2 pounds, frozen boneless skinless chicken breasts, cooked and chopped
2 red and/or green bell peppers, finely chopped
1 yellow onion, chopped
1 (14.5 ounce) can Healthy Choice Cream of Chicken Soup
1 (15 ounce) canned Tomatoes with Green Chiles
12 Corn Tortillas, halved
1 bunch Swiss Chard, thick stems removed, leaves chopped
2 ½ cups Shredded Mexican Blend cheese, low fat
Preheat the oven to 350°F. In a large bowl, combine peppers, onion, soup and tomatoes. Layer one-third of the tortillas in the bottom of an oiled 9x13-inch casserole dish. Top with one third of the chard, one-third of the cooked chicken, one-third of the vegetable mixture and one-third of the cheese.
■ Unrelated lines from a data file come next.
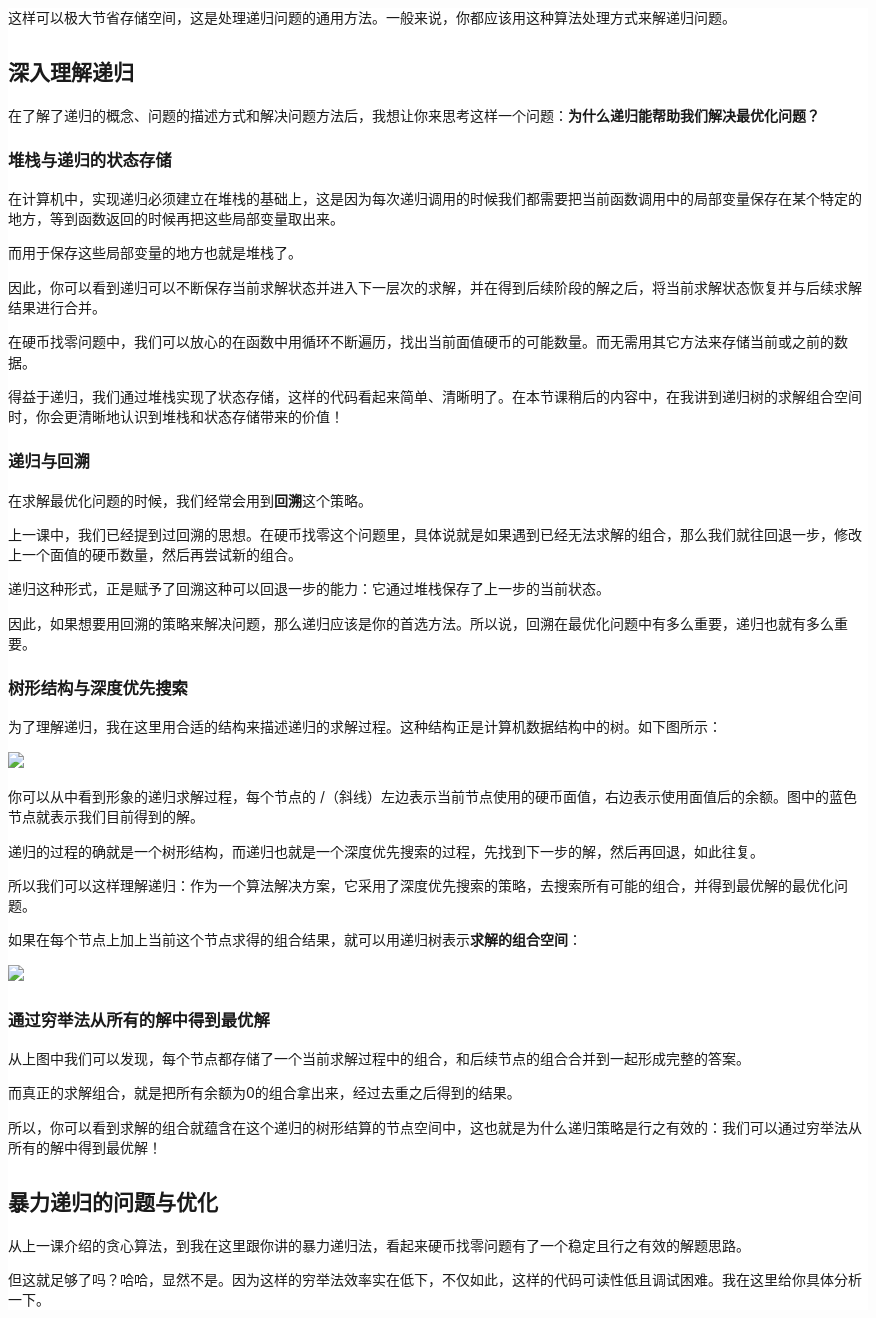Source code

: 这样可以极大节省存储空间，这是处理递归问题的通用方法。一般来说，你都应该用这种算法处理方式来解递归问题。

## 深入理解递归

在了解了递归的概念、问题的描述方式和解决问题方法后，我想让你来思考这样一个问题：**为什么递归能帮助我们解决最优化问题？**

### 堆栈与递归的状态存储

在计算机中，实现递归必须建立在堆栈的基础上，这是因为每次递归调用的时候我们都需要把当前函数调用中的局部变量保存在某个特定的地方，等到函数返回的时候再把这些局部变量取出来。

而用于保存这些局部变量的地方也就是堆栈了。

因此，你可以看到递归可以不断保存当前求解状态并进入下一层次的求解，并在得到后续阶段的解之后，将当前求解状态恢复并与后续求解结果进行合并。

在硬币找零问题中，我们可以放心的在函数中用循环不断遍历，找出当前面值硬币的可能数量。而无需用其它方法来存储当前或之前的数据。

得益于递归，我们通过堆栈实现了状态存储，这样的代码看起来简单、清晰明了。在本节课稍后的内容中，在我讲到递归树的求解组合空间时，你会更清晰地认识到堆栈和状态存储带来的价值！

### 递归与回溯

在求解最优化问题的时候，我们经常会用到**回溯**这个策略。

上一课中，我们已经提到过回溯的思想。在硬币找零这个问题里，具体说就是如果遇到已经无法求解的组合，那么我们就往回退一步，修改上一个面值的硬币数量，然后再尝试新的组合。

递归这种形式，正是赋予了回溯这种可以回退一步的能力：它通过堆栈保存了上一步的当前状态。

因此，如果想要用回溯的策略来解决问题，那么递归应该是你的首选方法。所以说，回溯在最优化问题中有多么重要，递归也就有多么重要。

### 树形结构与深度优先搜索

为了理解递归，我在这里用合适的结构来描述递归的求解过程。这种结构正是计算机数据结构中的树。如下图所示：

![](https://static001.geekbang.org/resource/image/15/70/154a4b0fdb8e467428fb3e06b14a3d70.jpg?wh=1920*2150)

你可以从中看到形象的递归求解过程，每个节点的 /（斜线）左边表示当前节点使用的硬币面值，右边表示使用面值后的余额。图中的蓝色节点就表示我们目前得到的解。

递归的过程的确就是一个树形结构，而递归也就是一个深度优先搜索的过程，先找到下一步的解，然后再回退，如此往复。

所以我们可以这样理解递归：作为一个算法解决方案，它采用了深度优先搜索的策略，去搜索所有可能的组合，并得到最优解的最优化问题。

如果在每个节点上加上当前这个节点求得的组合结果，就可以用递归树表示**求解的组合空间**：

![](https://static001.geekbang.org/resource/image/e7/63/e721d6a000637746a8d0ea223151b563.jpg?wh=1920*2903)

### 通过穷举法从所有的解中得到最优解

从上图中我们可以发现，每个节点都存储了一个当前求解过程中的组合，和后续节点的组合合并到一起形成完整的答案。

而真正的求解组合，就是把所有余额为0的组合拿出来，经过去重之后得到的结果。

所以，你可以看到求解的组合就蕴含在这个递归的树形结算的节点空间中，这也就是为什么递归策略是行之有效的：我们可以通过穷举法从所有的解中得到最优解！

## 暴力递归的问题与优化

从上一课介绍的贪心算法，到我在这里跟你讲的暴力递归法，看起来硬币找零问题有了一个稳定且行之有效的解题思路。

但这就足够了吗？哈哈，显然不是。因为这样的穷举法效率实在低下，不仅如此，这样的代码可读性低且调试困难。我在这里给你具体分析一下。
Repeat process two more times and bake, uncovered, until bubbly and golden brown,
50 to 60 minutes.
Per Serving: 320 calories (60 from fat), 7g total fat, 2.5g saturated fat, 85mg cholesterol, 890mg
sodium, 27g carbohydrate (5g dietary fiber, 3g sugar), 38g protein
A slightly healthier version of a classic Texas dish, loaded with flavor and mild enough for any
crowd. Assemble up to a day in advance or cover tightly and freeze unbaked. To cook, thaw
overnight in the refrigerator before baking.